A fine man, a great scholar: giving thanks for Richard Hays

A fine man, a great scholar: giving thanks for Richard Hays

I’ve heard the sad news that New Testament scholar Prof. Richard Hays has died this week. He recently had a recurrence of an earlier pancreatic cancer and just last week entered hospice care. I remember him as a compassionate, insightful, and articulate person, and am sad to hear of his death.

Richard was a member of the Faculty at Yale University when I started my doctoral studies there in 1983. I got to know him through our mutual participation in the NT seminar each semester, and in 1984 I took a seminar course on “War and Peace in the Bible” with him one semester. We grappled with many relevant biblical texts and ethical issues as we engaged with interpreters through 2000 years of Christian history and tradition, across a range of perspectives, from “just war” advocates to Mennonite pacifists, including Reinhold Neibuhr and Roland Bainton, former Yale professors and eminent contributors to the debate. It was a vigorous semester-long exploration of ethics and hermeneutics in relation to the matter of war and peace. It was immensely stimulating! 

The major paper that I wrote in this seminar (“Hermeneutical Issues in the Search for the Historical Political Jesus”) was most helpful for me in establishing and consolidating some key elements of my own hermeneutical practice. Then, in 1988, Richard was one of the three examiners of my PhD dissertation—and provided a number of pages of detailed commentary and critique of what I had written about. (He agreed that I should be awarded the degree, however!) 

It’s sobering for me to reflect that all three of my examiners, Wayne Meeks, Richard Hays, and Rowan Greer, and my doctoral supervisor, Abraham Malherbe, are now deceased. I am grateful for the important roles that each had (along with other teachers) in preparing me for my subsequent years of teaching, research, and writing.

Just after the turn of the millennium, Richard visited Australia for a conference and spent some time at United Theological College, leading a seminar for interested members of the college community. Elizabeth and I were scheduled to take him out to dinner was, but she was then in her period of extended hospital stays, fighting recurrent lung infections, and so we couldn’t do that. In his typically gracious way, he came with me to RNSH and met with her and me for a meal in the private hospital cafeteria. We had a long, long exegetical discussion as Elizabeth had most recently been immersed in her controversial doctoral research into Matthew’s Gospel. It was not the kind of conversation that usually occurs in a hospital café! We were both very grateful for, and much energised by, this conversation!
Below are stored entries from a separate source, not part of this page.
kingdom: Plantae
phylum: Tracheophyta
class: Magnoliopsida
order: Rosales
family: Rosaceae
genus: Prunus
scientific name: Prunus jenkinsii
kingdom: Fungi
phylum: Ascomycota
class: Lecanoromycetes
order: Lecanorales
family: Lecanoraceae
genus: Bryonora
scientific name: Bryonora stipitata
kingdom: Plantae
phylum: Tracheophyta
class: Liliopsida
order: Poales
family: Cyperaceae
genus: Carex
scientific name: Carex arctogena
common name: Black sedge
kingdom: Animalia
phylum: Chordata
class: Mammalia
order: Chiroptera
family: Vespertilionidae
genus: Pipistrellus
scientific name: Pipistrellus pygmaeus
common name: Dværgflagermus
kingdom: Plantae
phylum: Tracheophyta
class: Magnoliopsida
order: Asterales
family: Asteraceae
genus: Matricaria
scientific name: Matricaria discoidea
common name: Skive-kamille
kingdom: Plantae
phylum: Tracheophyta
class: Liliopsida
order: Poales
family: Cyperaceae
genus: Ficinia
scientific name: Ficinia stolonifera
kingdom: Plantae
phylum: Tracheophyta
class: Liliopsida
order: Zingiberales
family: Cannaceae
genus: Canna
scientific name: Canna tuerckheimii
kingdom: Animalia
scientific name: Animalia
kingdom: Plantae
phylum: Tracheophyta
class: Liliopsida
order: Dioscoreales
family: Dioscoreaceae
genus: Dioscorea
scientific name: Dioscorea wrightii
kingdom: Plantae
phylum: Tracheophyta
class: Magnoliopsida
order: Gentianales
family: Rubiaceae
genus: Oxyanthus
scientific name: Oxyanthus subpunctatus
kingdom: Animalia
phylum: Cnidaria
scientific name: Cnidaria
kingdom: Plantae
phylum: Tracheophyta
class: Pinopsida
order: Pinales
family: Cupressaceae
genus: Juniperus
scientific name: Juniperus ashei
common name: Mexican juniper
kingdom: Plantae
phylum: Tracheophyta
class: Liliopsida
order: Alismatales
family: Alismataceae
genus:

Richard has been one of the most well-respected NT scholars in the world. He was the George Washington Ivey Professor Emeritus of New Testament at Duke University in the USA—a prestigious and important post. In an early work, he developed a technical argument that Paul was referring, not to our “faith IN Jesus Christ”, but rather to “the faith OF Jesus Christ” as the basis for salvation. It was a technical linguistic argument with huge theological consequences, and was debated, explored, for it grounded our salvation in Jesus, not in our own actions of believing. This understanding has been largely taken up by a number of leading scholars in subsequent years.

A decade after I had studied with him, Richard had famously argued *against* LGBTQ inclusion in his landmark ethics book, The Moral Vision of the New Testament (1996). In the book, he was seeking to develop a wider framework for ethical decision-making that was not simply pegged onto “proof texts”, but which was developed from the broad sweep of biblical and theological understandings. I realised on reading it that the 1984 seminar had provided the basis for one of the chapters in this book. 

The search for a broad biblical-theological basis for ethics eventually led him, more recently, to become a proponent of affirming and inclusion of LGBTG people within the church. With his son, Christopher Hays, a well-respected OT/Ancient Near Eastern scholar at Fuller Seminary, he co-wrote The Widening of God’s Mercy: Sexuality Within the Biblical Story (2024).

The publisher’s blurb says that in this book, the authors write about “a dynamic and gracious God who is willing to change his mind, consistently broadening his grace to include more and more people. Those who were once outsiders find themselves surprisingly embraced within the people of God, while those who sought to enforce exclusive boundaries are challenged to rethink their understanding of God’s ways.” 

In closing the last chapter, the father and son authorial team write, “This book is therefore not just an argument about the meaning of the Bible in the past, but an invitation to readers to make new meaning in the present by listening to the Spirit and joining God now in saying, “I will gather others to them besides those already gathered” (Isa 56:8) … We hope that this book offers encouragement to see that the inclusion of sexual minorities is not a rejection of the Bible’s message but a fuller embrace of its story of God’s expansive mercy.” Richard in particular offered his own declaration of repentance for his earlier writing. 

It was an act of deep humility; and a wonderful “last word” from this great scholar and fine man.